*WORK TASK*: Write the listing below again, word for word.

*THE INPUT*:
»»
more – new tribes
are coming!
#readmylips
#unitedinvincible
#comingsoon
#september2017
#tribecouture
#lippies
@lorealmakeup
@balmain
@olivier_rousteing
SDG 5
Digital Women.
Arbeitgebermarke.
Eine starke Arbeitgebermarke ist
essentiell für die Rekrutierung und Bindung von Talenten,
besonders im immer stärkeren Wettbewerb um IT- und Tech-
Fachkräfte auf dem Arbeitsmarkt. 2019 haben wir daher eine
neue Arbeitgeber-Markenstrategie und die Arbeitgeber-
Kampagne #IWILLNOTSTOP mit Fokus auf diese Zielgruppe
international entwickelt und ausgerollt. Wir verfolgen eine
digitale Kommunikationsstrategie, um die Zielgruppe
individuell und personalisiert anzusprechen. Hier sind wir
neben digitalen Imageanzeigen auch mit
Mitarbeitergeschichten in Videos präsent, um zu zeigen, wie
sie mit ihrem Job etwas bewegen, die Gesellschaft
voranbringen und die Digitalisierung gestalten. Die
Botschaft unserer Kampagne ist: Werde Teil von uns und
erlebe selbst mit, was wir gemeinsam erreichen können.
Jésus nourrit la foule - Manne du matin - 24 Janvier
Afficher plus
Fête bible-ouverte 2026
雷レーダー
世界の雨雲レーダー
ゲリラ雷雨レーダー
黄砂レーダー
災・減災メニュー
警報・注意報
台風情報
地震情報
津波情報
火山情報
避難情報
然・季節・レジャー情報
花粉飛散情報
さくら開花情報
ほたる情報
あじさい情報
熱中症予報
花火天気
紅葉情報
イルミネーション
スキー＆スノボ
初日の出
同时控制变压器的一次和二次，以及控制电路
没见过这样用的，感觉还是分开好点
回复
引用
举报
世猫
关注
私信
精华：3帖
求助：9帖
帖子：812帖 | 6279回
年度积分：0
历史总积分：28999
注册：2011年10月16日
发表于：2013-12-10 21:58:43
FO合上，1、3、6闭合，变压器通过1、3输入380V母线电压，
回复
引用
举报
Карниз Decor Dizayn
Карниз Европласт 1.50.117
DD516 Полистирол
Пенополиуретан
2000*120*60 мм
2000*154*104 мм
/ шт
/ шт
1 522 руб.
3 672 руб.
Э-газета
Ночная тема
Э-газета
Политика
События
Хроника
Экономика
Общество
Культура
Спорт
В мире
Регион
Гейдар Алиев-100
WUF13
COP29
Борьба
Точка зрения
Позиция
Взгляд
««
*COMPLETED TASK*:
more – new tribes
are coming!
#readmylips
#unitedinvincible
#comingsoon
#september2017
#tribecouture
#lippies
@lorealmakeup
@balmain
@olivier_rousteing
SDG 5
Digital Women.
Arbeitgebermarke.
Eine starke Arbeitgebermarke ist
essentiell für die Rekrutierung und Bindung von Talenten,
besonders im immer stärkeren Wettbewerb um IT- und Tech-
Fachkräfte auf dem Arbeitsmarkt. 2019 haben wir daher eine
neue Arbeitgeber-Markenstrategie und die Arbeitgeber-
Kampagne #IWILLNOTSTOP mit Fokus auf diese Zielgruppe
international entwickelt und ausgerollt. Wir verfolgen eine
digitale Kommunikationsstrategie, um die Zielgruppe
individuell und personalisiert anzusprechen. Hier sind wir
neben digitalen Imageanzeigen auch mit
Mitarbeitergeschichten in Videos präsent, um zu zeigen, wie
sie mit ihrem Job etwas bewegen, die Gesellschaft
voranbringen und die Digitalisierung gestalten. Die
Botschaft unserer Kampagne ist: Werde Teil von uns und
erlebe selbst mit, was wir gemeinsam erreichen können.
Jésus nourrit la foule - Manne du matin - 24 Janvier
Afficher plus
Fête bible-ouverte 2026
雷レーダー
世界の雨雲レーダー
ゲリラ雷雨レーダー
黄砂レーダー
災・減災メニュー
警報・注意報
台風情報
地震情報
津波情報
火山情報
避難情報
然・季節・レジャー情報
花粉飛散情報
さくら開花情報
ほたる情報
あじさい情報
熱中症予報
花火天気
紅葉情報
イルミネーション
スキー＆スノボ
初日の出
同时控制变压器的一次和二次，以及控制电路
没见过这样用的，感觉还是分开好点
回复
引用
举报
世猫
关注
私信
精华：3帖
求助：9帖
帖子：812帖 | 6279回
年度积分：0
历史总积分：28999
注册：2011年10月16日
发表于：2013-12-10 21:58:43
FO合上，1、3、6闭合，变压器通过1、3输入380V母线电压，
回复
引用
举报
Карниз Decor Dizayn
Карниз Европласт 1.50.117
DD516 Полистирол
Пенополиуретан
2000*120*60 мм
2000*154*104 мм
/ шт
/ шт
1 522 руб.
3 672 руб.
Э-газета
Ночная тема
Э-газета
Политика
События
Хроника
Экономика
Общество
Культура
Спорт
В мире
Регион
Гейдар Алиев-100
WUF13
COP29
Борьба
Точка зрения
Позиция
Взгляд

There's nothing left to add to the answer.